Work required: The "right knee: (529, 1772)" line through the end of the listing below is what to set down, word for word, and nothing else.
-- Opening Marker --
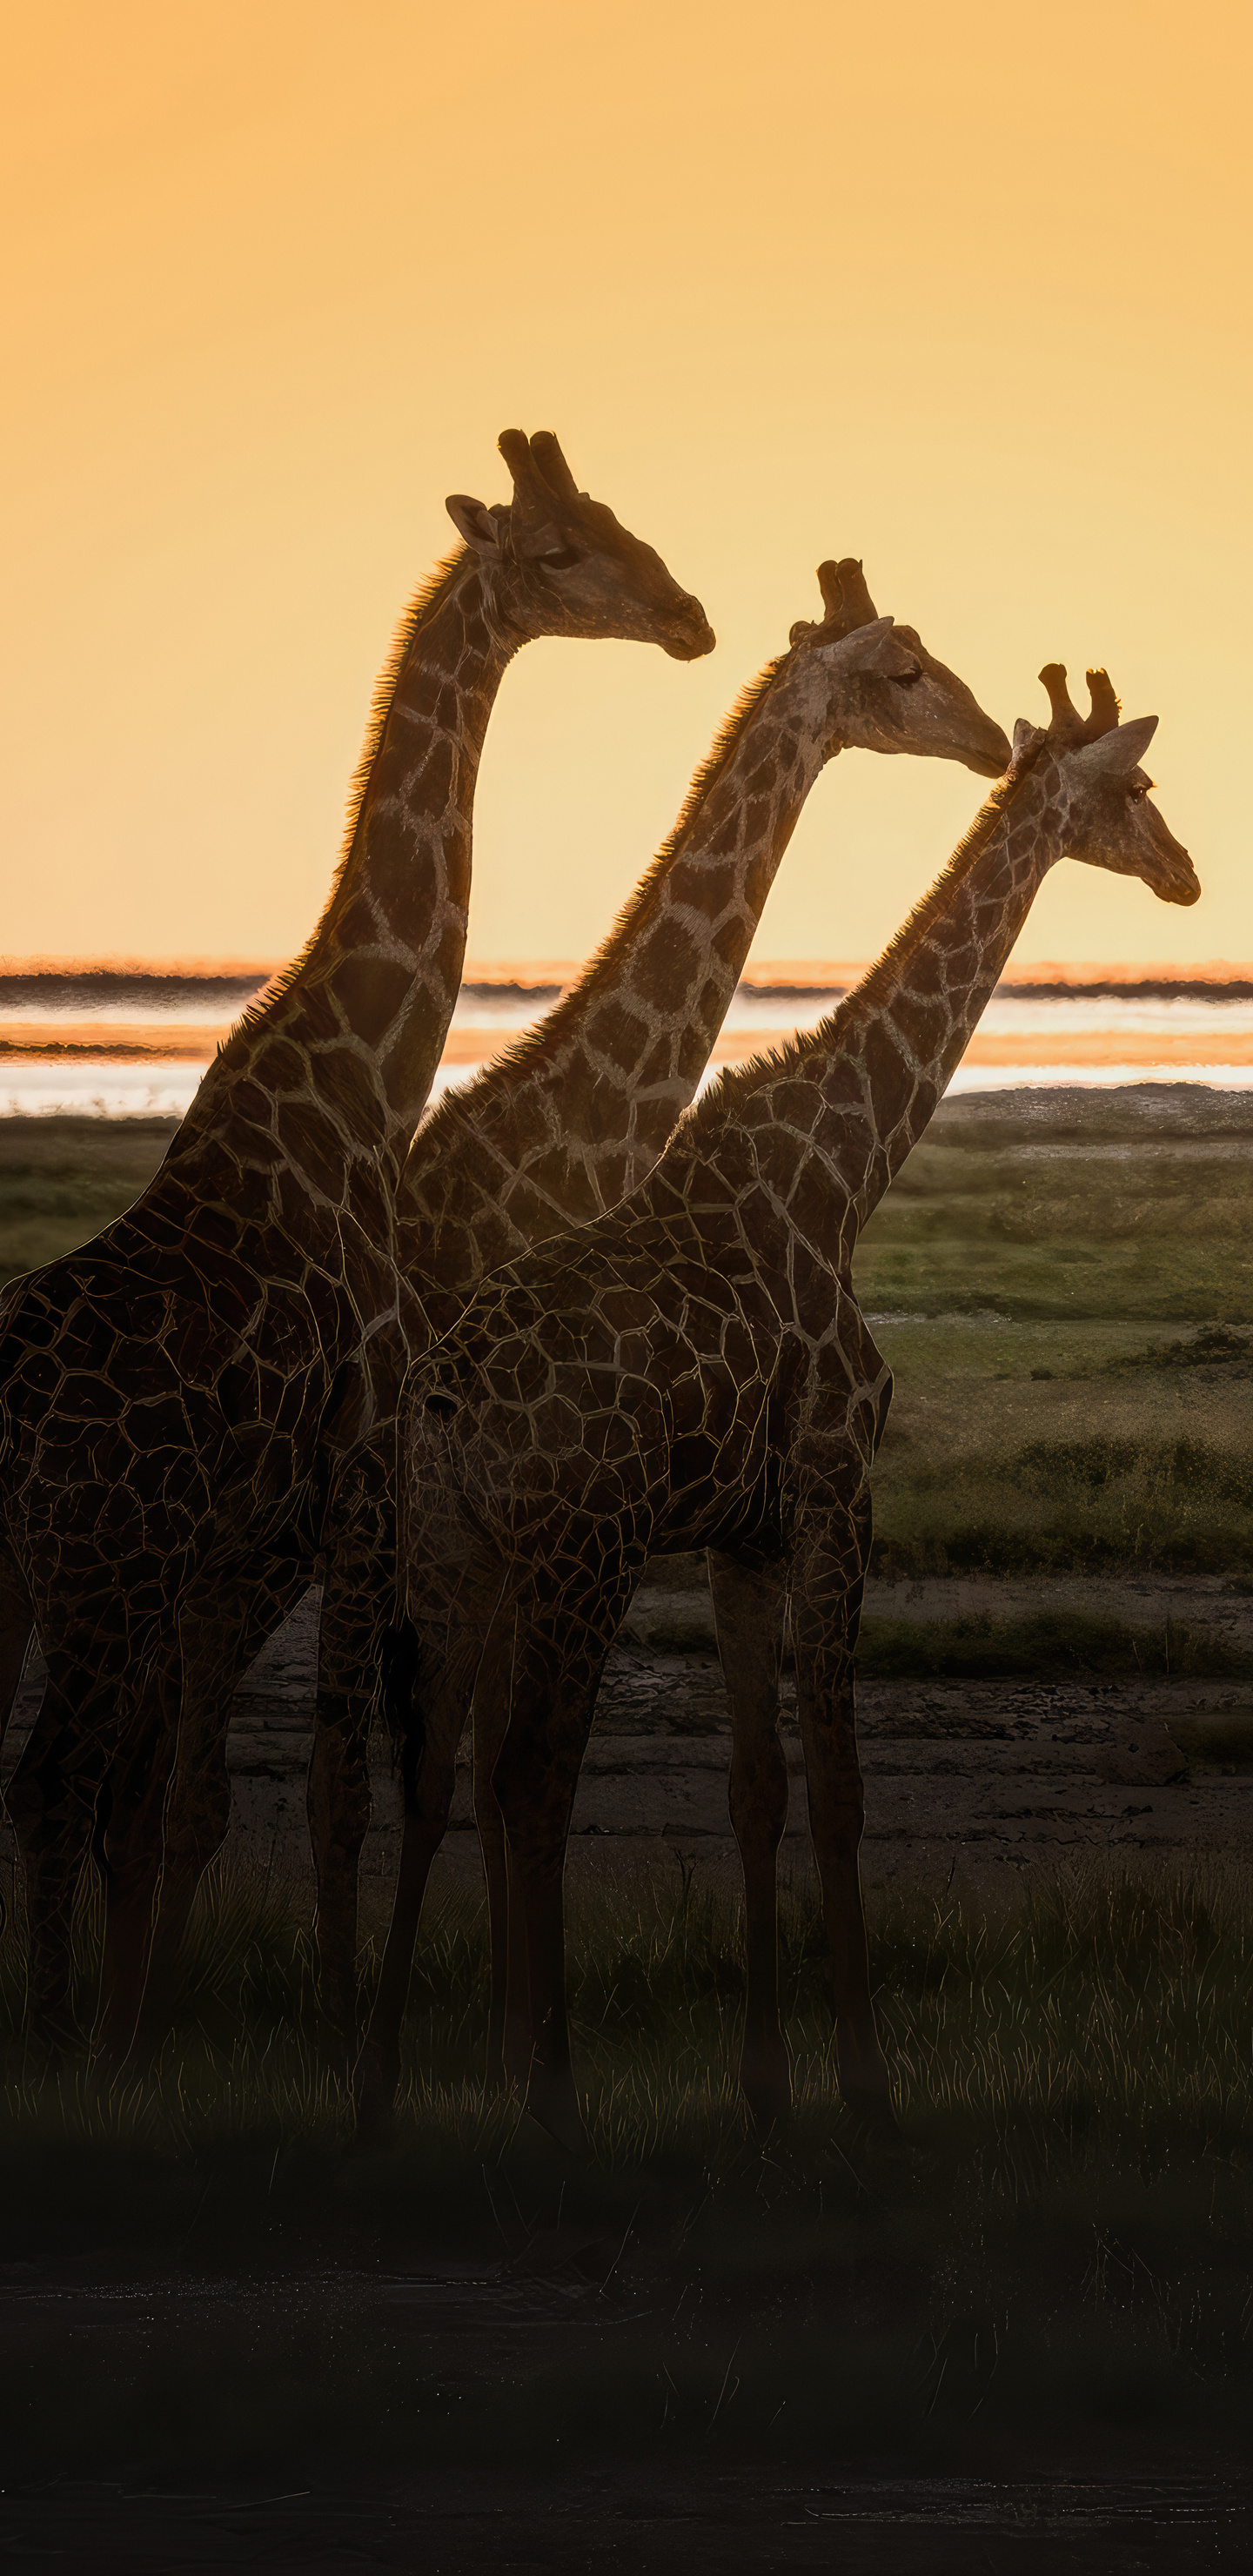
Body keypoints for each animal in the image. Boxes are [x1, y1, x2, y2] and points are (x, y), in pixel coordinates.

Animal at [0, 428, 713, 2061]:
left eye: (620, 516)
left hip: (47, 1577)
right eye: (562, 549)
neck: (356, 1086)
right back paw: (56, 2045)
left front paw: (165, 2039)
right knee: (54, 1779)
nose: (690, 615)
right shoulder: (354, 1467)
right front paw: (330, 2046)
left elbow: (211, 1799)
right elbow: (318, 1790)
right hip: (102, 1564)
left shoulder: (277, 1519)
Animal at [97, 558, 1010, 2071]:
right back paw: (163, 2025)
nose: (995, 742)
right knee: (191, 1748)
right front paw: (495, 2034)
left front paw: (490, 2024)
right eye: (902, 670)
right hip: (282, 1529)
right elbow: (474, 1767)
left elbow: (474, 1769)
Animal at [360, 664, 1199, 2146]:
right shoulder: (834, 1487)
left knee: (431, 1764)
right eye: (1137, 789)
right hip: (579, 1553)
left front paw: (767, 2085)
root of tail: (447, 1401)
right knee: (529, 1772)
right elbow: (845, 1791)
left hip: (456, 1550)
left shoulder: (738, 1535)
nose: (1190, 876)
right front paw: (865, 2084)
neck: (848, 1167)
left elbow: (755, 1792)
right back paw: (552, 2094)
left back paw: (381, 2091)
-- Closing Marker --
Result for this task:
right knee: (529, 1772)
right elbow: (845, 1791)
left hip: (456, 1550)
left shoulder: (738, 1535)
nose: (1190, 876)
right front paw: (865, 2084)
neck: (848, 1167)
left elbow: (755, 1792)
right back paw: (552, 2094)
left back paw: (381, 2091)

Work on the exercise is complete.